Probably in a few years, the prosecuting landscape in Europe will change, as interactions with the regulator will be similar to the types of interactions businesses have with financial regulators.
High cost to the organisation
Still, Europe has not experienced the same conditions that that American courts have. However the EU GDPR steers an increased private right of action for violations of the law, both for material or non-material damage by the Board, Management and Data Controllers.
The Data subject can sue for compensation based on the damage suffered and the alleged grievance that will take place, often as a “follow-on” to data protection authorities’ investigations. The court can decide on the damages, depending on the sympathy (if a child is involved, always settle), for the apparent use, misuse, abuse, and the size of the breach.

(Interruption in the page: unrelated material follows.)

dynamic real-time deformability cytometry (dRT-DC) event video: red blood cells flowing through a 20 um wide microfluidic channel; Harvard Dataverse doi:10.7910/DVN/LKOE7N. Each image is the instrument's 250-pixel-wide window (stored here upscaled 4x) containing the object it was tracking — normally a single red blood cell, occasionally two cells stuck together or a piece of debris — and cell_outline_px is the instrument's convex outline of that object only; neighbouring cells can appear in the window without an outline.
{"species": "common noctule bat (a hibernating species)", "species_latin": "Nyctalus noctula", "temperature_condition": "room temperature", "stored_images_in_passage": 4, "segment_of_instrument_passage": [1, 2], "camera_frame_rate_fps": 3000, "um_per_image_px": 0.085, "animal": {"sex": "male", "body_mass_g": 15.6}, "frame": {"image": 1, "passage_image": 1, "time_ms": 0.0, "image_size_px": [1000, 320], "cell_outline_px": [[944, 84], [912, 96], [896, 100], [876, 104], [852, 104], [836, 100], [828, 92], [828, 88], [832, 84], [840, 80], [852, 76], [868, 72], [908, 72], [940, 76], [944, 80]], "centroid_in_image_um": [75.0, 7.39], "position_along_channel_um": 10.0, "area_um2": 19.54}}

From how the data is processed to monetary compensation
In Europe, courts do not compensate for immaterial, emotional damages except for under extreme circumstances., and even then the amounts are substantially lower than in the US. However, suppose the Data subject can convince the court that my data was processed unlawfully, causing damage for life. In that case, the GDPR mandates the data Subject to be compensated for immaterial damages. This precedence can be litigation feast for consumer protection lawyers.
Scenario I: If there is a case of unlawful data processing, involving a data breach where thousands or even millions of individuals are potentially affected, lawyers can assemble a class of people to file a case. Litigation funders are available in Europe to advertise the breach on websites to seek out individuals be a part of the affected group and get a share of the cashout.
Scenario II: The other trend is the “follow-on” claims — claims brought based mainly on a regulatory finding and seeking private damages. That has changed both the organization’s risk appetite in its decision to accept or appeal a DPA’s fine, as well as the relationship between organization and DPA in talks leading up to a fine. Organizations will look in the regulatory text that could provide the basis for civil litigation. The result is to appeal even if the fine is comparatively low, due to the follow on damages
Scenario III: Before a regulator decides for a potential fine, the authority takes the trouble of investigating, getting together the disclosure, discovery, interviewing witnesses and collecting the evidence. The case is then “liability ready-baked” as a follow on the case.
Document and Demonstrate compliance for adequate measures
GDPR article 5, Paragraph 2 of the GDPR states the data controller must be in a position to document and prove it processed personal data in a manner that is compliant with the GDPR, which essentially shifts the burden of proof from the Data Subject to the wrongdoer. GDPR shifts the burden of proof in procedures and processes.